● SOURCE RECORDS:

******************************

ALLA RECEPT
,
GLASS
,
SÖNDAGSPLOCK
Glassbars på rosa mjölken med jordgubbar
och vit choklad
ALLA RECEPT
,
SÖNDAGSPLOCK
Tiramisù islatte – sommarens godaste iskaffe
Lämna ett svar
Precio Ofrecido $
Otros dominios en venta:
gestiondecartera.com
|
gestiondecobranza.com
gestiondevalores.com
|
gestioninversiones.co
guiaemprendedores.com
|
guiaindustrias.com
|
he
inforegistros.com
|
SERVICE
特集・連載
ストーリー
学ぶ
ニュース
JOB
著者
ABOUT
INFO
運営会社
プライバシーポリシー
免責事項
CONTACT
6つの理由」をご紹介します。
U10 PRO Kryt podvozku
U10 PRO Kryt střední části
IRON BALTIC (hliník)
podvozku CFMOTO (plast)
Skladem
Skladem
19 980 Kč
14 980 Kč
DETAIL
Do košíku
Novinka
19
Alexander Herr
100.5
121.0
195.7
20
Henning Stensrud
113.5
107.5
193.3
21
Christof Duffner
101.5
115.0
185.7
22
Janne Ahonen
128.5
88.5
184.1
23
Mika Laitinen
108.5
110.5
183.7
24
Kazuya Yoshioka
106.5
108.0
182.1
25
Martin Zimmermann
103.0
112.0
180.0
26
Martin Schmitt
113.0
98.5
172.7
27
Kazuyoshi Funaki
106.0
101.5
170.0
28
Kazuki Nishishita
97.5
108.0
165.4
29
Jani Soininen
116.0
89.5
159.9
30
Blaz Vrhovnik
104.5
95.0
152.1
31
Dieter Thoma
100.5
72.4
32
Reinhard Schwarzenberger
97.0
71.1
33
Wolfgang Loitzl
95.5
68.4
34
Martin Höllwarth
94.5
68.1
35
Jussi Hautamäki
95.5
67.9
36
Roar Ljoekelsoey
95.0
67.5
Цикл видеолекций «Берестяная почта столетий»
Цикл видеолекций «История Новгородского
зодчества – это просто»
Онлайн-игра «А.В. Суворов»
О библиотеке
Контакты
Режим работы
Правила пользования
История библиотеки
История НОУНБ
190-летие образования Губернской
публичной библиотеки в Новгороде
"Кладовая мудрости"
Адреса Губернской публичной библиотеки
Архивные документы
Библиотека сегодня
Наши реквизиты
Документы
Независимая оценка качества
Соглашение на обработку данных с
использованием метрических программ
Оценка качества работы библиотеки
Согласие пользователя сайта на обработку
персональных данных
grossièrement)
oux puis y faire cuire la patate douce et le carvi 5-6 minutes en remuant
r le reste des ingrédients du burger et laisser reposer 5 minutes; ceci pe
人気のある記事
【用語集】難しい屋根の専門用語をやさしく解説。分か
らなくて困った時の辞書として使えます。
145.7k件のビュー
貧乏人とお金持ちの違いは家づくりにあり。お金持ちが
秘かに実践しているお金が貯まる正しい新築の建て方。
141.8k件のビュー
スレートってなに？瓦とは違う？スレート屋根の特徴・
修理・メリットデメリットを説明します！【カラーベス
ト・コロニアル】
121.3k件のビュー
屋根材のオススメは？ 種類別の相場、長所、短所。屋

******************************

● ASSIGNMENT:
Count the lines of the entries above that contain the string "качества". Reply with only that number.

● EXERCISE SOLUTION:
2